Selain makanan/minuman, kita juga bisa menemukan barang-barang suvenir kerajinan tangan. Ada juga promosi wisata, mulai dari pergelaran tarian maupun nyanyian dengan iringan alat musik tradisional Indonesia. Bahkan terkadang ada orang "penting" maupun artis yang datang secara khusus dari Indonesia untuk memeriahkan festival.
Cup Noodle
Pada awalnya, kandungan mi yang terdapat di dalamnya hanya sekitar 70 gram, karena memang tujuan pembuatan Cup Noodles ini awalnya adalah untuk sekadar pengganjal perut bagi orang yang lapar, bukan sebagai menu makan utama. Namun seiring dengan perkembangan zaman dan kebutuhan, maka sekarang banyak ditemui Cup Noodle yang kandungan minya 90 gram bahkan ada yang 120 gram yang disebut King Cup Noodle.
Foto di atas adalah Cup Noodle rasa mi goreng di sebelah kiri dan rasa gulai ayam melayu di kanan, lengkap dengan gambar merah putih.
Gimana rasa keduany?? Ennnuuaakk sekali deh pokoknya :)
Warung di Ueno
Dahulu di zaman setelah Perang Dunia Kedua, Ueno merupakan daerah pasar gelap, di mana banyak orang yang mencari dan juga menjual berbagai macam barang kebutuhan, setelah Tokyo porak poranda akibat serangan udara yang dilancarkan oleh Amerika kala itu.
Sekarang daerah bekas pasar gelap ini menjadi pusat dagang yang ramai bernama Ameyoko. Di lantai bawah salah satu gedung di Ameyoko ini, saya menemukan satu toko yang menjual barang-barang import dari Indonesia.
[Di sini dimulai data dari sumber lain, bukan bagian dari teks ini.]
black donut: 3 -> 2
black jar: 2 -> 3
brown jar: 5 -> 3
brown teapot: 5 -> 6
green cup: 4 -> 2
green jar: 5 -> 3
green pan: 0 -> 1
Di warung ini bisa ditemui berbagai macam makanan impor dari Indonesia. Misalnya Supermi, kerupuk udang, Indomilk, emping goreng, kopi dan teh, bumbu instan, sambal botol dan lainnya.
Begitulah beberapa hal yang "berbau" Indonesia yang bisa saya temui di Tokyo.Â
Sebagai penutup, saya mau sharing satu sajak dari Muroo Saisei, penyair dan novelis yang hidup tahun 1889-1962.
"Furusato wa, tookini arite omohu mono, soshite kanashiku utahu mono."
Kira-kira terjemahan bahasa Inggrisnya begini:
"Home is what you think of, when you're far away, and what you sadly sing of."